Seventh Circuit Review: Foundational Requirement For FRE 804(b)(6)

The jury convicted the defendant. He appealed, challenging the admission of the victim's prior statements under the Forfeiture By Wrongdoing exception. The Seventh Circuit rejected this challenge. The circuit noted that the government had satisfied the foundational elements for applying the hearsay exception. This foundation required showing:

  1. “that the defendant engaged or acquiesced in wrongdoing,"
  2. "that the wrongdoing was intended to procure the declarant's unavailability, and"
  3. "that the wrongdoing did procure the unavailability.”
Jonassen, _ F.3d at _ (citing United States v. Scott, 284 F.3d 758, 762 (7th Cir. 2002)).

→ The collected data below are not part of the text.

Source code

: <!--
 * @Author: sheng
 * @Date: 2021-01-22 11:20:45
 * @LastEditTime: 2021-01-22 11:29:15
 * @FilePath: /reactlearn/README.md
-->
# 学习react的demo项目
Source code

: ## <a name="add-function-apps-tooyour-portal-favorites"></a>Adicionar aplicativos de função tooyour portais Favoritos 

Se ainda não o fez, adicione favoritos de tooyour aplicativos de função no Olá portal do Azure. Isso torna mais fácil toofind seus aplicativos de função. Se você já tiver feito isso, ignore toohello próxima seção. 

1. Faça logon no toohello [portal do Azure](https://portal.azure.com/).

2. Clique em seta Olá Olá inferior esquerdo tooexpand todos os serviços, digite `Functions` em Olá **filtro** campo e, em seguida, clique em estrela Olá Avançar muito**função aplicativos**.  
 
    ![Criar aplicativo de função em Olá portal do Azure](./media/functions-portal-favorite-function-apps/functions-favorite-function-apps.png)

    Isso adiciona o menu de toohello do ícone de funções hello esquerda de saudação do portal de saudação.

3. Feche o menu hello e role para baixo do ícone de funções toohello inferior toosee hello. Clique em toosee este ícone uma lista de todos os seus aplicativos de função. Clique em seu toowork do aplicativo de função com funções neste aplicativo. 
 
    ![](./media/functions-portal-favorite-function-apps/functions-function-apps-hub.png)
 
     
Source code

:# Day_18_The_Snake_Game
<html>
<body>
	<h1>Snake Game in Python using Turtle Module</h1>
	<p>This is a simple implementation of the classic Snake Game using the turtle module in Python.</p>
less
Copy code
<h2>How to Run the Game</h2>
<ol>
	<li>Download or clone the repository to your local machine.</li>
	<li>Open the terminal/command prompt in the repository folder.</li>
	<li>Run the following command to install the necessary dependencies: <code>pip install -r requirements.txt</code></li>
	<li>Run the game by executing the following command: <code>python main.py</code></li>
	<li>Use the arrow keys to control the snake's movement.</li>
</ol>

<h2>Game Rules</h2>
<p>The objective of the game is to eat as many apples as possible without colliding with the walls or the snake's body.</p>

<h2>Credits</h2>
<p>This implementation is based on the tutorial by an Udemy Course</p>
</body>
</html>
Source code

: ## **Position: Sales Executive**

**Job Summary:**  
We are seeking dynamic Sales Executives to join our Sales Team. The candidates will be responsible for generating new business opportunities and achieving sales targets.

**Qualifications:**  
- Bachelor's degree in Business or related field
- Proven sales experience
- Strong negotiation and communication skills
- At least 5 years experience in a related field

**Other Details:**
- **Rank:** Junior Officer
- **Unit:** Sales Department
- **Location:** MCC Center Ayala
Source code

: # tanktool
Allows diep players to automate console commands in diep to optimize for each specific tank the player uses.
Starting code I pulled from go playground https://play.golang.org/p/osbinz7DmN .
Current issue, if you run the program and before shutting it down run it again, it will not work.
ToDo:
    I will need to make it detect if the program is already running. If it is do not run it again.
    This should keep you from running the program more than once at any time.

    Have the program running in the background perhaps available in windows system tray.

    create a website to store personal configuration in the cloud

The circuit concluded that these elements were easily satisfied in the defendant's case because:

The record easily supports the court's conclusion that Jonassen successfully procured E.J.'s unavailability by incessant pretrial manipulation. As we have recounted, Jonassen worked tirelessly for seven months to persuade E.J. to recant. His tactics ranged from pleas for sympathy to bribes. He bombarded E.J. with phone calls, letters, and messages delivered through several family members. All this effort was in clear violation of a court order and directed at a young woman who was susceptible to his manipulation: According to [victim's mother] Alice Jonassen's testimony at the hearing, E.J. had long been subjected to abuse by her father. The evidence overwhelmingly supports the judge's conclusion.
Jonassen, _ F.3d at _ .

The circuit dismissed the defense contention that such a showing required direct evidence of the elements for the hearsay exception, such as that the victim's testimony "that her father's actions led to her feigned memory loss." This response does not undermine the judge's ruling. The evidentiary foundation for admitting hearsay under Rule 804(b)(6) will almost always be circumstantial, and it would be odd to expect the witness herself to corroborate it" the circuit noted.

Conclusion

The Jonassen case provides a recent illustration of applying the foundational test for the forfeiture by wrongdoing hearsay exception. The case demonstrates the circumstantial nature of the evidence often relied upon to justify applying the exception. For more on the Forfeiture By Wrongdoing Exception, see coverage of this issue in the Federal Evidence Blog.